I smell so good after turning beds
of arugula by hand.
Chagall 2017
I smell so good after turning beds
of arugula by hand.
Chagall 2017
I live above a couple
farming bamboo in their flat,
I pray they’re not successful.
Rapidly growing aggressive members of
tribe Bambuseae are known to impale from below.

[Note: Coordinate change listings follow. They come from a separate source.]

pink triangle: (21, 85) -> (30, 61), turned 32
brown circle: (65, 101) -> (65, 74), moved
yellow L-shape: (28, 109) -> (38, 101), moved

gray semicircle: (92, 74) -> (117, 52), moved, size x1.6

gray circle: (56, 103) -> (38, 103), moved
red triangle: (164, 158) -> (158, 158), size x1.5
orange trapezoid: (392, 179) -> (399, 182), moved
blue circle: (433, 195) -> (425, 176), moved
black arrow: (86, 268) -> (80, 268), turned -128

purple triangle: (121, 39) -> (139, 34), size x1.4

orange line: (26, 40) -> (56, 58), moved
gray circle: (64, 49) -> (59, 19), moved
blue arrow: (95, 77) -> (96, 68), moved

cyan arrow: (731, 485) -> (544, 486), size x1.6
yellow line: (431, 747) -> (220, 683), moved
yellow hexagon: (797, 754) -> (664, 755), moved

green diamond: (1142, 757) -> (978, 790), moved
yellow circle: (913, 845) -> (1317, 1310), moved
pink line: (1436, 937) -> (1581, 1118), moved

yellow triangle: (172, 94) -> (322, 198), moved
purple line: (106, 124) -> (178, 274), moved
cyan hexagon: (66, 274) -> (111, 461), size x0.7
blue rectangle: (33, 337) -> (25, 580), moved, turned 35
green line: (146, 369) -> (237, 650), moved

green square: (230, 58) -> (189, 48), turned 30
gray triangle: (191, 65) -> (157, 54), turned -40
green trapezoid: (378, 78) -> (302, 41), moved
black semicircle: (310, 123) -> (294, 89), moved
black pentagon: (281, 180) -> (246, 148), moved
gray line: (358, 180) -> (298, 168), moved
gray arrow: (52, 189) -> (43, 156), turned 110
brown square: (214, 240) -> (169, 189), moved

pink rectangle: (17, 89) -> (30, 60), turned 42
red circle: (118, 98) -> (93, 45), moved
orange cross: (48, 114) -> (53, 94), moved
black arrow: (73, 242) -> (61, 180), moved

The fastest can grow nearly three feet a day
(that’s 90 cm for you smarter people).
My bed is low, my mattress is thin,
the odds – they shift daily.
© Chagall ∞
Find a hill, a dimple of land, lie down,
wedge your cheek into the hollow
of rich organic debris, breathe
deeply the years of the regolith
beneath you, grind your pelvis
to bedrock, mold to gravity’s
pull, feel yourself ride
the earth, Gaia ’round
and around
Wheeee! See!
We’re falling!
© Chagall ∞
Lost high atop clouds
Below rich colored soils
Rock, sand, silt, and clay
Angular, blocky
Mother’s rich in organics
Endless horizons
Infiltrate the ground
Seep red from leaching iron
More dense than porous
Root to me firmly
Here in the space of no air
Within the solid
© Chagall ∞
How subtle are these symbols, to clinch or to clench,
both embrace, one the certainty of winning, the other
holds tight to imminent loss, to quench, bring cooling
liquid, healing balm, through tight canals to affliction,
immersion in ice, or steam, infinite horizons of water,
too quiet, to hush someone lovingly with finger upon lips
shushing air.
© Chagall ∞
I pour water into the earth to watch it dissipate and percolate,
wondering where does the time go. The backs of my beach shoes
worn flat from my habit of not slipping in all the way,
my bare feet on warmed wood slats tell me I’m more alive now,
the sun underfoot, I am square, balanced atop the regolith,
a planet that spins and falls amid a din that I no longer hear,
the world that I see
as I follow the fan of my hand, implies all that there is
or nothing, depending solely on who I am, or no one.